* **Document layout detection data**
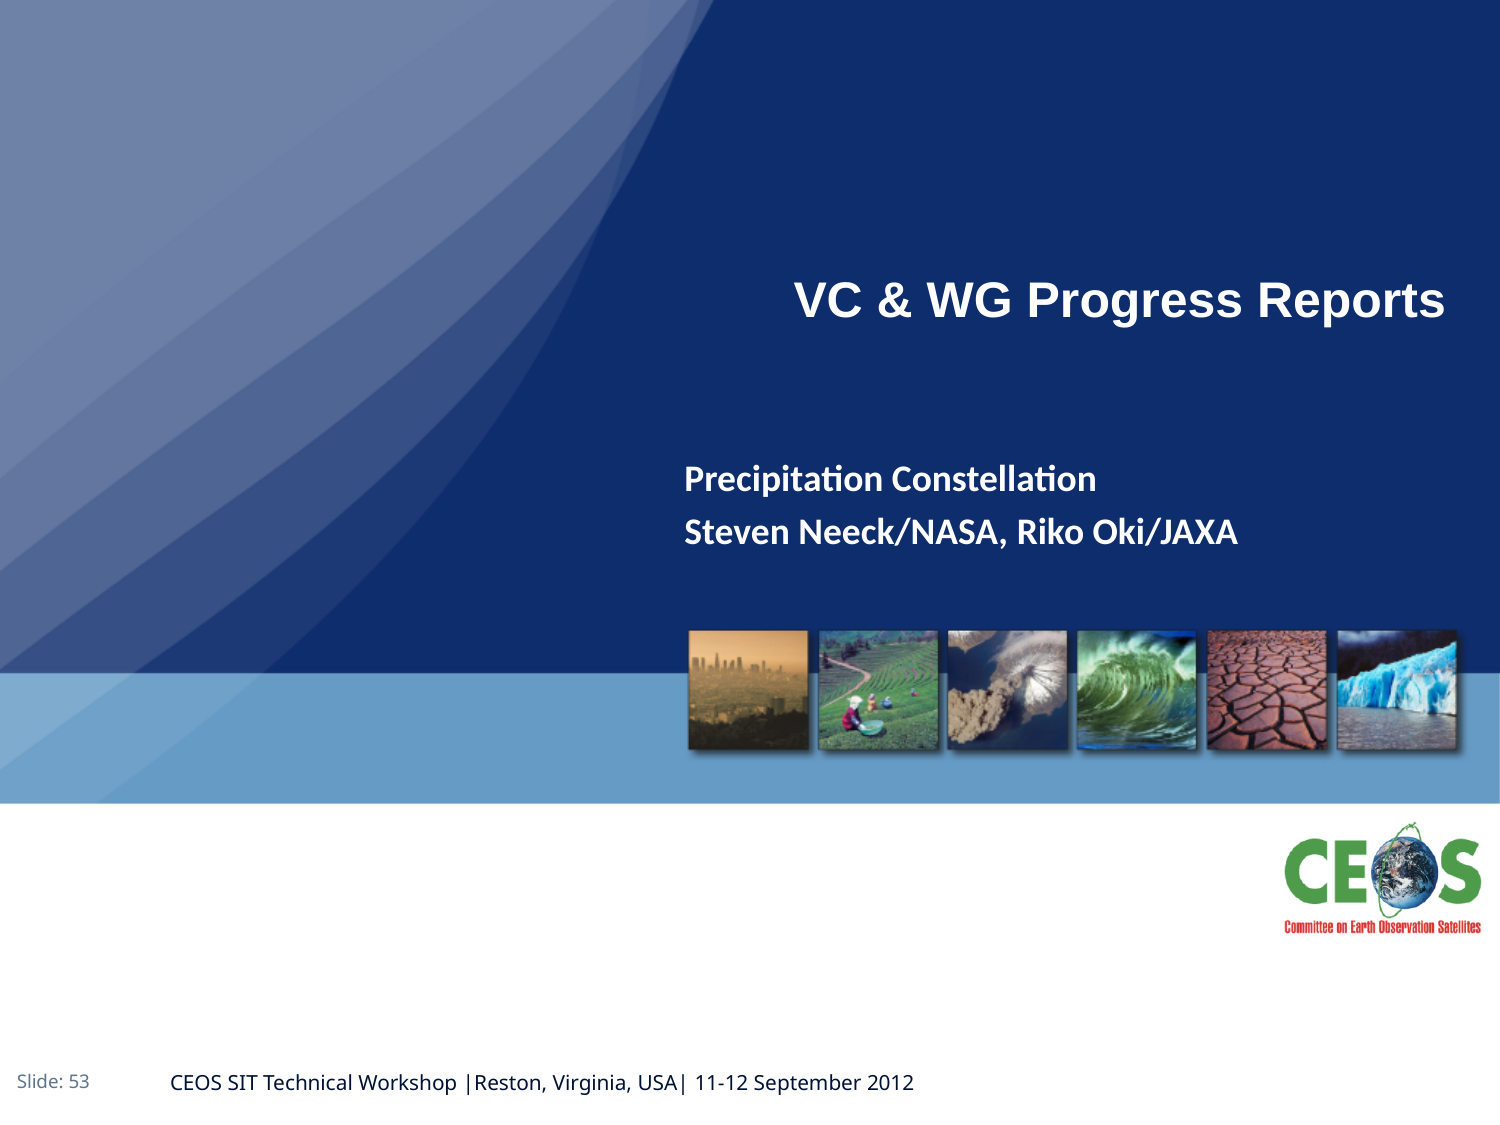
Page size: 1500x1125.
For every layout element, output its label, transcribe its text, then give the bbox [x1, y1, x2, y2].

title VC & WG Progress Reports [671, 27, 1462, 336]
subtitle Precipitation Constellation Steven Neeck/NASA, Riko Oki/JAXA [669, 446, 1462, 627]
picture [0, 0, 1500, 1125]
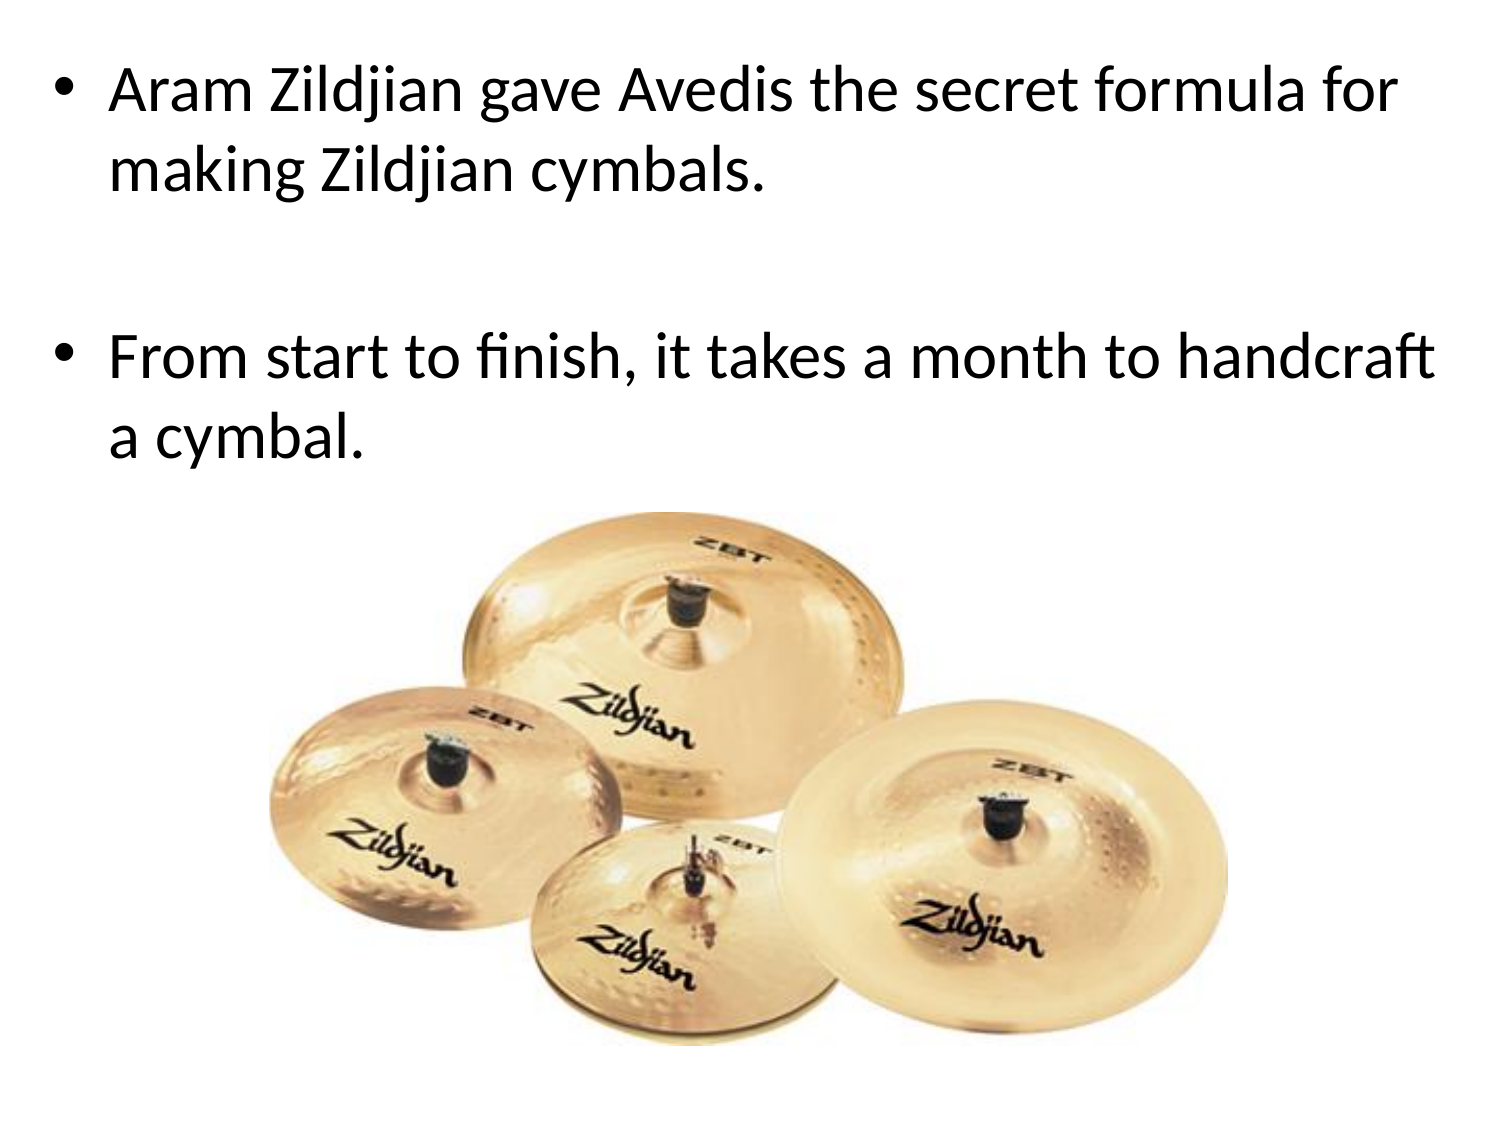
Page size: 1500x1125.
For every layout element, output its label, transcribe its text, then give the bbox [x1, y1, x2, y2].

picture [269, 512, 1229, 1047]
list Aram Zildjian gave Avedis the secret formula for making Zildjian cymbals. From start to finish, it takes a month to handcraft a cymbal. [37, 37, 1463, 1088]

* **Exercise**
What you return must match the entries above exactly, apart from the pictures, which are left out.

* **Solution to this task**
Page size: 1500x1125.
For every layout element, output its label, transcribe its text, then give the bbox [x1, y1, x2, y2].

title VC & WG Progress Reports [671, 27, 1462, 336]
subtitle Precipitation Constellation Steven Neeck/NASA, Riko Oki/JAXA [669, 446, 1462, 627]
picture [0, 0, 1500, 1125]
Page size: 1500x1125.
For every layout element, output its label, transcribe its text, then give the bbox [x1, y1, x2, y2].

picture [269, 512, 1229, 1047]
list Aram Zildjian gave Avedis the secret formula for making Zildjian cymbals. From start to finish, it takes a month to handcraft a cymbal. [37, 37, 1463, 1088]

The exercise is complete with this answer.